You might have read about the most recent self-immolation in Tibet: an eighteen-year- old monk who, as he was burning, exclaimed, "May His Holiness the Dalai Lama live thousands of years." And then he screamed, "Freedom for Tibet."
Note: As the flames enveloped him, he did not scream, "Meaningful autonomy for Tibet." This is an important point because many Americans, rightfully respectful of His Holiness's opinions on all matters sacred and secular, have come to embrace autonomy as the only workable solution for the future of Tibet.
But I believe we must exercise caution here. Americans are accustomed to forming opinions about the development of other countries because we are accustomed to having a military that has traditionally made the development of other countries its major business.
But take a moment and look around you. Are you doing something now that Tibetans in Tibet cannot do? Do you plan on shopping freely at the market? Reading what you want to read? Exercising your religious preferences as you wish? Are you employed? Do you speak the language the police and the military speak? Examine your own freedoms, and the heavy price we paid for them.
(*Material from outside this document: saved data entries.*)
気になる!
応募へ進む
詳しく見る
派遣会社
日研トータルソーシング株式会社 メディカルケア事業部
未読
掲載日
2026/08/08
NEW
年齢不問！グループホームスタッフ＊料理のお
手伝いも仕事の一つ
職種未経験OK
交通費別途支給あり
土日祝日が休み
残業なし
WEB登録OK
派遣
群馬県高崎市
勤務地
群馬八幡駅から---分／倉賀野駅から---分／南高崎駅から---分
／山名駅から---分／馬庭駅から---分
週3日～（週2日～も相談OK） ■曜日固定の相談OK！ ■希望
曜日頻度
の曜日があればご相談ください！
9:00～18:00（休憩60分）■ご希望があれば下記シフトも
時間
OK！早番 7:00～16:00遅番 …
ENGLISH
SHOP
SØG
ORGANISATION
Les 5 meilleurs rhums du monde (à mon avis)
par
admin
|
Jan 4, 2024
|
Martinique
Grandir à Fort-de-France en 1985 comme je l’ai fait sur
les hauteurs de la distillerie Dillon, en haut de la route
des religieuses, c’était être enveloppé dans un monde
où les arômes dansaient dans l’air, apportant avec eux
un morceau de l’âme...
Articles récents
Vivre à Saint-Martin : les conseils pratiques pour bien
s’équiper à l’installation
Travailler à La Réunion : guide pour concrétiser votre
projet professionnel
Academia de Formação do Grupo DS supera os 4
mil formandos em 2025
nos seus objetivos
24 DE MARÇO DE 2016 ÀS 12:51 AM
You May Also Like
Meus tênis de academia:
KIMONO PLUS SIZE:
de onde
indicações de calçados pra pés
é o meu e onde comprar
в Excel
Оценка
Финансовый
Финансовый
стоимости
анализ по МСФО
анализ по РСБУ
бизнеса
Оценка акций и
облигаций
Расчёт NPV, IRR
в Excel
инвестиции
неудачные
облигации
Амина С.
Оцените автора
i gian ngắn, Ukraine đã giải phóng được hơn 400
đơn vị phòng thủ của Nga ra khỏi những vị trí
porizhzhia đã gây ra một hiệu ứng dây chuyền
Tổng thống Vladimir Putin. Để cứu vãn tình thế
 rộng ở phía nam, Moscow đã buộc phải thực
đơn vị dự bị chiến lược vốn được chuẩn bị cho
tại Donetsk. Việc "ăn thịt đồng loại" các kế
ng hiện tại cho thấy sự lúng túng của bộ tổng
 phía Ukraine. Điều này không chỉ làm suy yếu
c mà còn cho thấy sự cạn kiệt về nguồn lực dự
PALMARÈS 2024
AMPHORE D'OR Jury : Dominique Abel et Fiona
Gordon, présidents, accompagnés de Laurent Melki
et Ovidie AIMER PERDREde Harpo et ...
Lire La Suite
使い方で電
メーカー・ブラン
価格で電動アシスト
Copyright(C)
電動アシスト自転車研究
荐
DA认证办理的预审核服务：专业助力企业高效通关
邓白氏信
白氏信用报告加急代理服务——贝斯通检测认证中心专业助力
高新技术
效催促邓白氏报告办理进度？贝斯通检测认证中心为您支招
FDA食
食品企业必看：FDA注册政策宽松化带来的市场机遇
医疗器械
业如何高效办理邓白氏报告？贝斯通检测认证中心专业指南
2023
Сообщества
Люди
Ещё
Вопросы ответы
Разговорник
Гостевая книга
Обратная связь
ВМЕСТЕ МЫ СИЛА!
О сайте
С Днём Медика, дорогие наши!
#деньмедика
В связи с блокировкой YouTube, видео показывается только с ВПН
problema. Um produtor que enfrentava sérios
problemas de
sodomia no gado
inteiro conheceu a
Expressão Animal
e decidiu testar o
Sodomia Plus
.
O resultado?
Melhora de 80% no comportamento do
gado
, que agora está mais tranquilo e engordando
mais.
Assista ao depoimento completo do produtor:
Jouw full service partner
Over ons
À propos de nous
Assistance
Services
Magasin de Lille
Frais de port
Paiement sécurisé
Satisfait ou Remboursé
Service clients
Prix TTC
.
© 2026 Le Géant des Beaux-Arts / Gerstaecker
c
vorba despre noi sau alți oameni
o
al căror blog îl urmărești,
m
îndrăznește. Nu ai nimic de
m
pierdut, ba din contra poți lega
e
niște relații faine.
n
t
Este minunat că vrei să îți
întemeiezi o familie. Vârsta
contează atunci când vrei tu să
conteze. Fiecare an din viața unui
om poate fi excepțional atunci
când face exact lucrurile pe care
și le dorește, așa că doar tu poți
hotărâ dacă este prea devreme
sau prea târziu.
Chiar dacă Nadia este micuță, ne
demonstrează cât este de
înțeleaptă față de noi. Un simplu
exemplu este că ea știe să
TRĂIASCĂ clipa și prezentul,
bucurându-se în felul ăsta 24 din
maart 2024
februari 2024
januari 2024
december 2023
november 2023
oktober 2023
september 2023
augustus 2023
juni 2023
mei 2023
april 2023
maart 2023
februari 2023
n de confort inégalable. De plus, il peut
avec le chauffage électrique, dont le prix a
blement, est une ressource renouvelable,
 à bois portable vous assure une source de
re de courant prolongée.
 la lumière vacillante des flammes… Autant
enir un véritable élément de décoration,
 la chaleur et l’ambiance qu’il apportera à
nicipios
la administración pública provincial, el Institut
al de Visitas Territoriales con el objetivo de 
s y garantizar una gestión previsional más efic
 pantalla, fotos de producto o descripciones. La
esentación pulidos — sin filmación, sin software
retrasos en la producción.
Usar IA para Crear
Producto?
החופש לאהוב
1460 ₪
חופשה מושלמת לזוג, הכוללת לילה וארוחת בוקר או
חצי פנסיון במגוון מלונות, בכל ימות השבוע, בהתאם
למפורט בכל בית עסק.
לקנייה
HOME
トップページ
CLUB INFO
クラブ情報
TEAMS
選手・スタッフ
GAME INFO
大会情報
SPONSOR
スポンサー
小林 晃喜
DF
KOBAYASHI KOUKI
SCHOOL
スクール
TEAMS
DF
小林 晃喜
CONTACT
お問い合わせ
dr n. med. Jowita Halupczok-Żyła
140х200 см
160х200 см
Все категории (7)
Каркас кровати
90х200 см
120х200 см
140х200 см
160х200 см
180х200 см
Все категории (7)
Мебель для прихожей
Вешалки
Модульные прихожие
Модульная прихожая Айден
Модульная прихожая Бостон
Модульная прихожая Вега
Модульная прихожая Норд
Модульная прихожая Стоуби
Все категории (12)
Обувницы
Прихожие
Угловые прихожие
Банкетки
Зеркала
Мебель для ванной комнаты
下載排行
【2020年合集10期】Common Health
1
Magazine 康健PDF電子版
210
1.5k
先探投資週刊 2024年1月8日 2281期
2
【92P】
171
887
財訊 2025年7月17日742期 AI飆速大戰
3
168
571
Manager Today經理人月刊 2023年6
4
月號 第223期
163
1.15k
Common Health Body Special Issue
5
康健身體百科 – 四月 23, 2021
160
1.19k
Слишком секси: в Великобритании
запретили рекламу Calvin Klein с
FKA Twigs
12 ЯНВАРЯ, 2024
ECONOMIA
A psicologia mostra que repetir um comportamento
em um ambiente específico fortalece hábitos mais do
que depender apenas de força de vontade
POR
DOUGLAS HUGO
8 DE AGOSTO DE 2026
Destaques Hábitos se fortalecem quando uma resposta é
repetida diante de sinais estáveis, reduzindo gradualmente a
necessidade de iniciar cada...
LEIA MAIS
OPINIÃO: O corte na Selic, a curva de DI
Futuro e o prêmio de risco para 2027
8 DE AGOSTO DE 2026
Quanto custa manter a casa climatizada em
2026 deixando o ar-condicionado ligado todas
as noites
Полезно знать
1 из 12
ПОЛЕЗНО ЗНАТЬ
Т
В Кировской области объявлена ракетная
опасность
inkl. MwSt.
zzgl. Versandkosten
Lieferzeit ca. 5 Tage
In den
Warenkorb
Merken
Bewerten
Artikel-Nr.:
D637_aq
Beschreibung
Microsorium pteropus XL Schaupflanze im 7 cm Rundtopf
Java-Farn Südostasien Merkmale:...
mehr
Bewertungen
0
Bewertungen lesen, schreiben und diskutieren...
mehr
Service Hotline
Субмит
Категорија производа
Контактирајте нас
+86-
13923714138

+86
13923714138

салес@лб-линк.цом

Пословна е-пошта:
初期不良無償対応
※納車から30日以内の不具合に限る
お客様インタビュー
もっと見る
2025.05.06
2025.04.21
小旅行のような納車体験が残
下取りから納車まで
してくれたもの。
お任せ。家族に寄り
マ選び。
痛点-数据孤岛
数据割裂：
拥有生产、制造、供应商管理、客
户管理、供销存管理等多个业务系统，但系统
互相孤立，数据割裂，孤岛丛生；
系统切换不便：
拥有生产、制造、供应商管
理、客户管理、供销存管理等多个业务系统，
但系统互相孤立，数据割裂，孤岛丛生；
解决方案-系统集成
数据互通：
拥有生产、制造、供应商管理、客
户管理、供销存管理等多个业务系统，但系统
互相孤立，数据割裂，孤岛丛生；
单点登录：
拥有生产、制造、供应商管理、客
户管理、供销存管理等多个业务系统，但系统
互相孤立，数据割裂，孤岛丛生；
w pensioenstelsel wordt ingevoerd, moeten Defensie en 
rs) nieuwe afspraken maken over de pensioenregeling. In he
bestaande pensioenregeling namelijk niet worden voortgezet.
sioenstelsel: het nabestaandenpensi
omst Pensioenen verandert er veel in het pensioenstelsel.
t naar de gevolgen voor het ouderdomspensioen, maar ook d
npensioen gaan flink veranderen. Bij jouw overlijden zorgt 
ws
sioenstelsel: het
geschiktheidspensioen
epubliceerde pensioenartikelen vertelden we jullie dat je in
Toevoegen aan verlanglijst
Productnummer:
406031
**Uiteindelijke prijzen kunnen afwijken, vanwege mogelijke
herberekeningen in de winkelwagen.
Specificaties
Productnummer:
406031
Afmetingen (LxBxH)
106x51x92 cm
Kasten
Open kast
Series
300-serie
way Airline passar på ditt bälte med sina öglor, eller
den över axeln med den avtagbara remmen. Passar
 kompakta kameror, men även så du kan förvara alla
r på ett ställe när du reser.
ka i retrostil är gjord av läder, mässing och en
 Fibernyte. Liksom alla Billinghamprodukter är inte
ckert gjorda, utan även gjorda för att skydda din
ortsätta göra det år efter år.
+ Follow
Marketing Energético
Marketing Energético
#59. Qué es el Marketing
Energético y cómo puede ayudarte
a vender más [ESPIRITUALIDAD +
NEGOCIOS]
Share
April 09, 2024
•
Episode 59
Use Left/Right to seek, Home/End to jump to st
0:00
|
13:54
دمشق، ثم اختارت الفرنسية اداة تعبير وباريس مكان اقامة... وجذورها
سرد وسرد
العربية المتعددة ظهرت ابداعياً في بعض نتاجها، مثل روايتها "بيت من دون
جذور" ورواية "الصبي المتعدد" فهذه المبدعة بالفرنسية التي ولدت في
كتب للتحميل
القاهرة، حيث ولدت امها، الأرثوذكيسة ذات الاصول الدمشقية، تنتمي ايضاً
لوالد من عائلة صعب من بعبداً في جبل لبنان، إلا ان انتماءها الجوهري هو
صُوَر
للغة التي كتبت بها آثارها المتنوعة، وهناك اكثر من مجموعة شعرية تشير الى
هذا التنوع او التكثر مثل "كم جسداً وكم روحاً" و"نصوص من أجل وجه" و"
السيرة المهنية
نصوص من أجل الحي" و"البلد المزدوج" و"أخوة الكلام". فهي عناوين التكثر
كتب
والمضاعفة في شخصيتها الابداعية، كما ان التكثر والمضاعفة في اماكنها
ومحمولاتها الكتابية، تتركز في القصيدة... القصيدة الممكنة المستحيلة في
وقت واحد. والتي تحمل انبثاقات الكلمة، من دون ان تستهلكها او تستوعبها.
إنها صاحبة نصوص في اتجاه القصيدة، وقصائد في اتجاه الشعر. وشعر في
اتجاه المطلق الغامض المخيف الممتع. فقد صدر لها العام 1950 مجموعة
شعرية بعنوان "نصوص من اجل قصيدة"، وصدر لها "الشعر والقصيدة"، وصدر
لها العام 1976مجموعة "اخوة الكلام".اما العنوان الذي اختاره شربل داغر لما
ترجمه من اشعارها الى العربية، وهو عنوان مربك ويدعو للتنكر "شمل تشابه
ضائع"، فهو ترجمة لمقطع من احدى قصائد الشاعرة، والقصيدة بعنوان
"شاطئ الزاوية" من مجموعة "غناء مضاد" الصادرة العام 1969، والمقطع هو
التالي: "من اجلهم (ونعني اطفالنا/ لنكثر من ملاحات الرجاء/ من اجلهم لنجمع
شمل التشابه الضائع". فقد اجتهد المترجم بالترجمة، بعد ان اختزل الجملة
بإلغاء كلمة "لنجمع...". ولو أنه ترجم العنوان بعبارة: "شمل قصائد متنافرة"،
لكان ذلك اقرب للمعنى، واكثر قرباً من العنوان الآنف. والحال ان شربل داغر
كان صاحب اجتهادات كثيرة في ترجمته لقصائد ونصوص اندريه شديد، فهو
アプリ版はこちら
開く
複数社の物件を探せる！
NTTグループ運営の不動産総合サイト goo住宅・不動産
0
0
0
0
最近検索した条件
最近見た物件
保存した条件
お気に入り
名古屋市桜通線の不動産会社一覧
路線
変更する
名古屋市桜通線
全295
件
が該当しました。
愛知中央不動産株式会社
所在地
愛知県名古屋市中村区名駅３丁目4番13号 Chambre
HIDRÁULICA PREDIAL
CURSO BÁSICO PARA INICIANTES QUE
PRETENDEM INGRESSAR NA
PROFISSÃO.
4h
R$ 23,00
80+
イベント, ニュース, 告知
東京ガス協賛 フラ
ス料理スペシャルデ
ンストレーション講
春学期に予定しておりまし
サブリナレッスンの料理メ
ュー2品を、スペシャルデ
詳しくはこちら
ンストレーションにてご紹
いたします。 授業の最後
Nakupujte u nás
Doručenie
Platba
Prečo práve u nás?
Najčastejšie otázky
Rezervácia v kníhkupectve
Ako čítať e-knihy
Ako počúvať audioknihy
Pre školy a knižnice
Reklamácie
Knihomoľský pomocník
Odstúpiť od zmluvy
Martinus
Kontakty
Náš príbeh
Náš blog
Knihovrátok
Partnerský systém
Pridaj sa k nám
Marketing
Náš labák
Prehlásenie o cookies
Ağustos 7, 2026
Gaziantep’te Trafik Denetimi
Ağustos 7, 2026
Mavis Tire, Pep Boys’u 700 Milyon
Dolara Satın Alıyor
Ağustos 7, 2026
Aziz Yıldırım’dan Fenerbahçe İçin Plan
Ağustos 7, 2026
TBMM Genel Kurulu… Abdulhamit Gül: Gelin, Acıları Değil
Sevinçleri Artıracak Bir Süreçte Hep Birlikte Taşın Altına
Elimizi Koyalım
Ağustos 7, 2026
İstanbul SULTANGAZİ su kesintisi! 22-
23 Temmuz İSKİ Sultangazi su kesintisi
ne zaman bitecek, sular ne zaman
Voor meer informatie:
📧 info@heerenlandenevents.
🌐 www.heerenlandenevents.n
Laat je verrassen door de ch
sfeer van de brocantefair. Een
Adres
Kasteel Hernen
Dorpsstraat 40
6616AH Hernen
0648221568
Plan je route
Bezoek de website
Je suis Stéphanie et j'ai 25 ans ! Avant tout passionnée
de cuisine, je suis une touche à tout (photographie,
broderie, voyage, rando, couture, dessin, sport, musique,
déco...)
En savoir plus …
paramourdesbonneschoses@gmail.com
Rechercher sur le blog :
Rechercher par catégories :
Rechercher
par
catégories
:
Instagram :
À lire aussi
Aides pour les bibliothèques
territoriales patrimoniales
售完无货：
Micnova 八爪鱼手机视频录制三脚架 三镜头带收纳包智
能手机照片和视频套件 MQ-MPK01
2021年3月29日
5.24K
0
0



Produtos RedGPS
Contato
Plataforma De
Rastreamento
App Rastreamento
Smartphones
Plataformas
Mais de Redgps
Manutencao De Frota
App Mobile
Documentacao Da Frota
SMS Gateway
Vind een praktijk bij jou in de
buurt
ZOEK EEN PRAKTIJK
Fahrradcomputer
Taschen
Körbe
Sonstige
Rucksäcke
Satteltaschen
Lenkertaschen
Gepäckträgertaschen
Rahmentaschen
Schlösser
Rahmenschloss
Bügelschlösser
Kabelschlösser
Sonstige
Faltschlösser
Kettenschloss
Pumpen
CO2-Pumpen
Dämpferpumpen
And then consider: when we have strong evidence that many Tibetans within Tibet, as well as many of their brothers and sisters living in exile, are daring to dream of freedom, and are giving their lives with calls for that freedom on their lips, Americans must honor this very human urge: to live in freedom and independence and to determine our own future.
And we must extend the same privilege to the Tibetans. Their resistance to the Chinese oppression now is fierce. Thupten Jinpa, the main translator for the Dalai Lama, recently tweeted that he felt a threshhold had been crossed. And as we know, threshholds can be dangerous places. But many Tibetans have obviously judged that crossing that threshhold is worth the risk. And they, at least, deserve our support.